Pastor was first hired at City Lit in February 2005 as Business Manager, one week after McCabe was hired as Artistic Director. In 2006 Pastor was promoted to managing director, a position in which they served through June 2015. In 2019 they became City Lit’s Resident Director, and it was Pastor’s production of their own adaptation of Robert Kennedy’s Cuban missile crisis memoir Thirteen Days that was forced to close during previews in March 2020 due to the Covid-19 pandemic; it reopened in September 2021 to critical acclaim. They also directed City Lit’s productions of John Millington Synge’s The Playboy of the Western World in 2022, Bernard Shaw’s Arms and the Man in 2018, and Archibald MacLeish’s J. B. in 2017. With McCabe, they co-adapted Mark Twain’s Pudd’nhead Wilson for City Lit’s 2008 season. This coming season, Brian will direct City Lit’s world premiere adaptation of Davis Grubb’s gothic thriller The Night of the Hunter, adapted by Shawna Tucker.

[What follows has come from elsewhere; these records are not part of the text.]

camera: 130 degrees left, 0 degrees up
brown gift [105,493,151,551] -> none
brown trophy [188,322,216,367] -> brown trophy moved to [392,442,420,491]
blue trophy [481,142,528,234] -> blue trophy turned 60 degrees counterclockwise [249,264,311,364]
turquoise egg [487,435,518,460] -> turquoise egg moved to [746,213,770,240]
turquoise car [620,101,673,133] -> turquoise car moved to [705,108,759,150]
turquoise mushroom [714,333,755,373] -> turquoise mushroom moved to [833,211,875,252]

As an actor, Pastor has been seen at City Lit in over a dozen productions, including Hauptmann, The Body Snatchers, their own co-adaptation (with Stephen Murray) of The Legend of Sleepy Hollow, and The Play’s the Thing, in which they acted alongside McCabe’s predecessor, the late Page Hearn.

“I am incredibly honored to follow in the footsteps of my longtime mentors Page Hearn and Terry McCabe,” Pastor said. “City Lit wouldn’t exist without them. I am grateful for the faith in me shown by Daniel Robinson and the Board, and I look forward to building on the rich foundation laid by my predecessors. For me, City Lit has always felt like home.”

A Founder and long-time Artistic Director of Chicago’s Promethean Theatre Ensemble, Pastor is excited to return to producing stories of vital interest to modern audiences. “As a trans/nonbinary artist, I am committed to telling stories of inclusion, utilizing the rich diversity of the theatrical community to put fresh perspectives to well-known stories. Rest assured, City Lit will continue to be a place to awaken your senses and explore the literary imagination. I’m excited to revisit favorite characters, reimagine timeless classics, and introduce everyone to new worlds, both fantastically different and surprisingly familiar.”